■ **Working data**
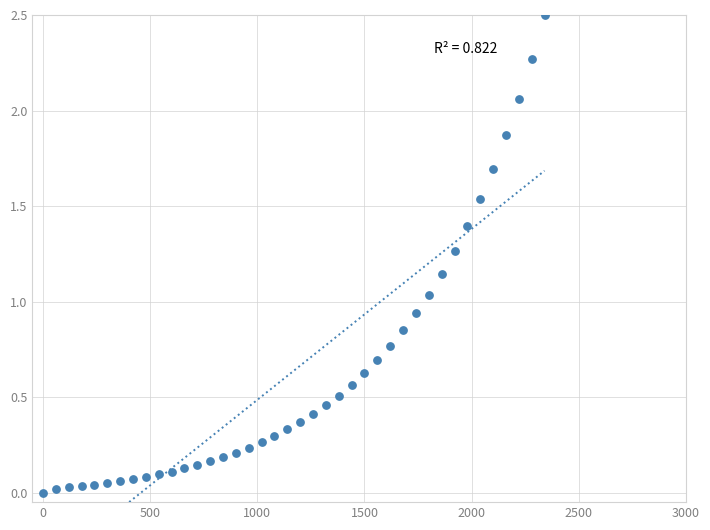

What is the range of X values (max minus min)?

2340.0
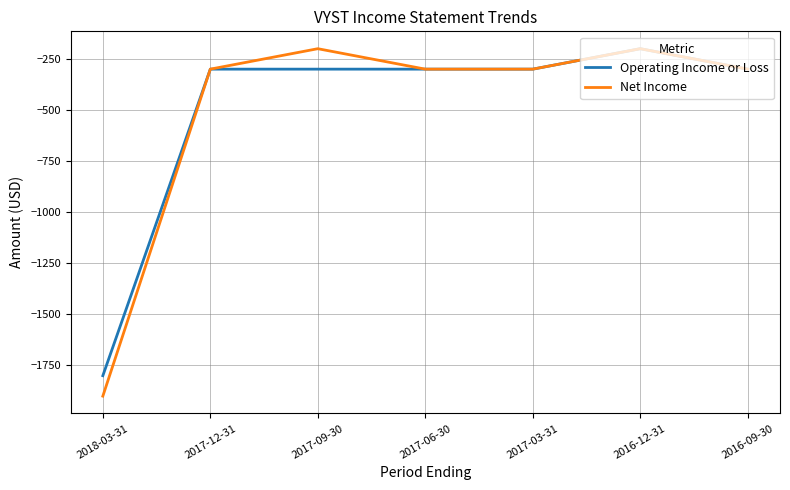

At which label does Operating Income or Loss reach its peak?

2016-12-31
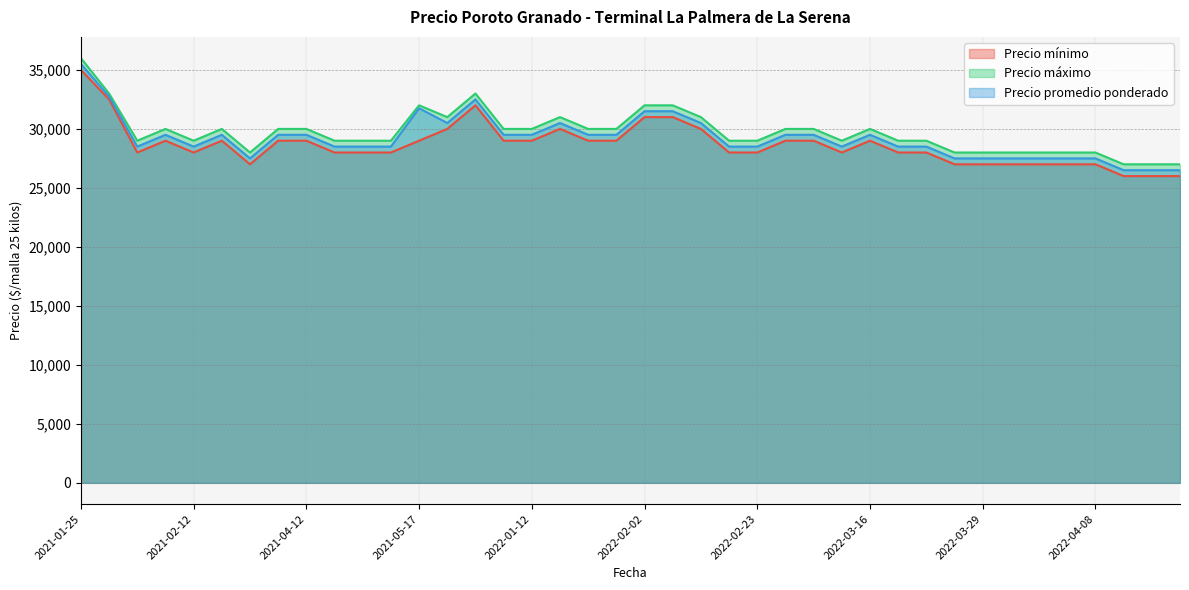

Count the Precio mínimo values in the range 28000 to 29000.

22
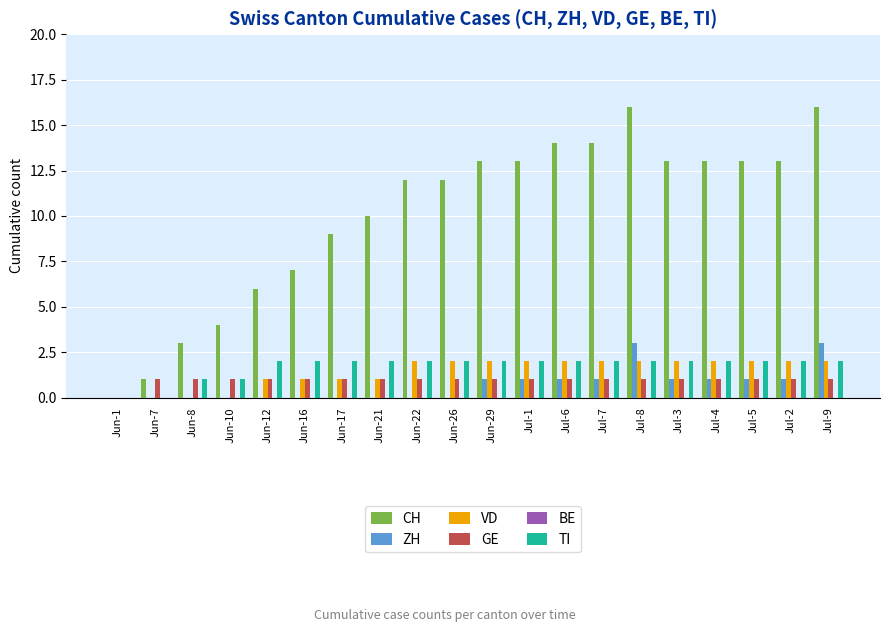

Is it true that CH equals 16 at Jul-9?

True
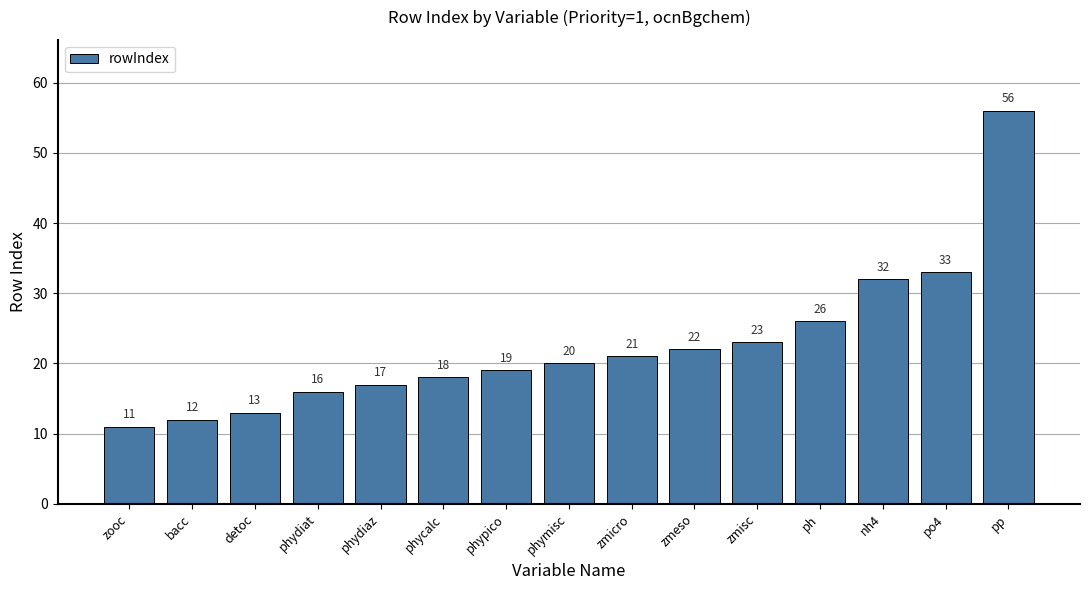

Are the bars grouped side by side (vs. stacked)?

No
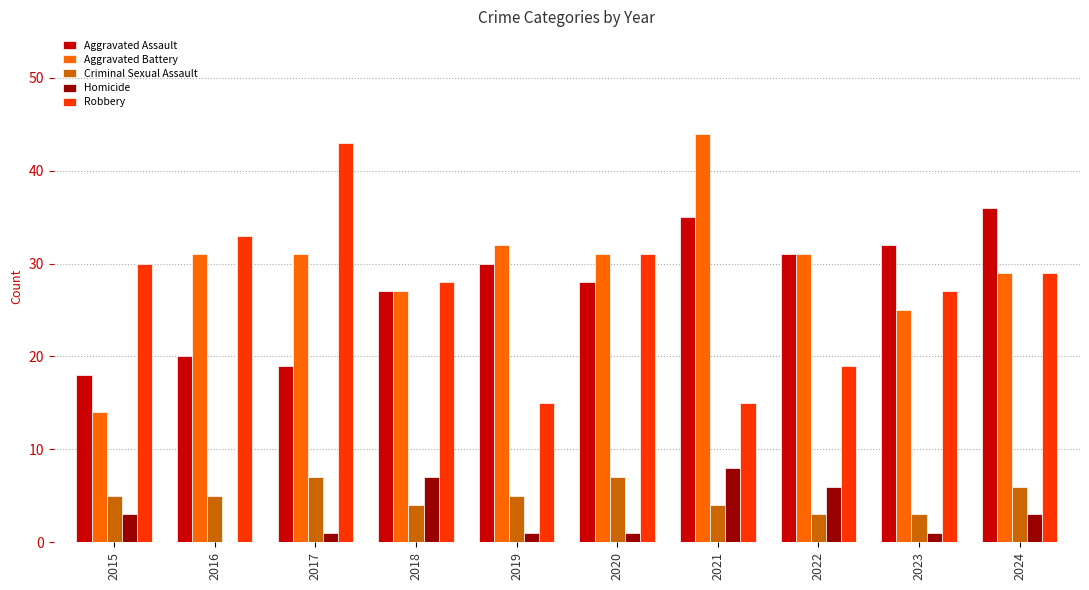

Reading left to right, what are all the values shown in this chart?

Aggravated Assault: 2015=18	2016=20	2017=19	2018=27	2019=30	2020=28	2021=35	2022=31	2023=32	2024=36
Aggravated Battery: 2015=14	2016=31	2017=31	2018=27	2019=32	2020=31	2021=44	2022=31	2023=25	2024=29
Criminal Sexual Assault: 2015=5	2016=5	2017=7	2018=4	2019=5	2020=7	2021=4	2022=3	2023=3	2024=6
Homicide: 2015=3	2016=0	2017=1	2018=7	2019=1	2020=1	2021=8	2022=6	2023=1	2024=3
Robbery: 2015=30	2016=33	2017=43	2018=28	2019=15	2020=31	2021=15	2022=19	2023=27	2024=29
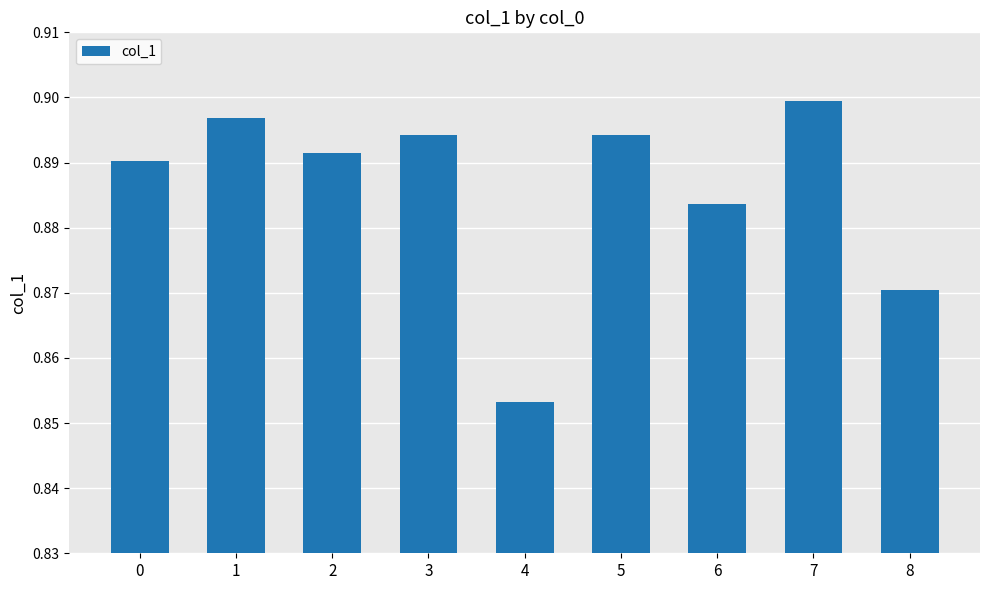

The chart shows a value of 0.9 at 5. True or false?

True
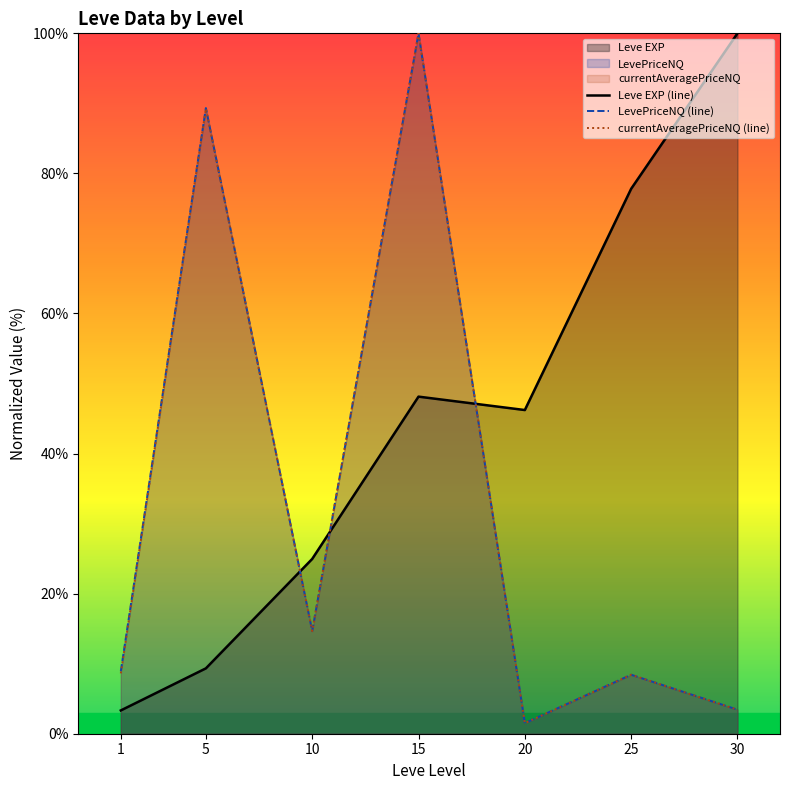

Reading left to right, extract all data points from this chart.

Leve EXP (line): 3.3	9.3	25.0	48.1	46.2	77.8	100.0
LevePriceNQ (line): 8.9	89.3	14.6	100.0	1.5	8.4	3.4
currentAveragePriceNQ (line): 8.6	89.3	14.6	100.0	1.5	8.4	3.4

■ **What is expected**
Copy word for word everything from the line containing "The chart shows" down through the end of the records, leaving out the pictures.

■ **Your response**
The chart shows a value of 0.9 at 5. True or false?

True

Reading left to right, extract all data points from this chart.

Leve EXP (line): 3.3	9.3	25.0	48.1	46.2	77.8	100.0
LevePriceNQ (line): 8.9	89.3	14.6	100.0	1.5	8.4	3.4
currentAveragePriceNQ (line): 8.6	89.3	14.6	100.0	1.5	8.4	3.4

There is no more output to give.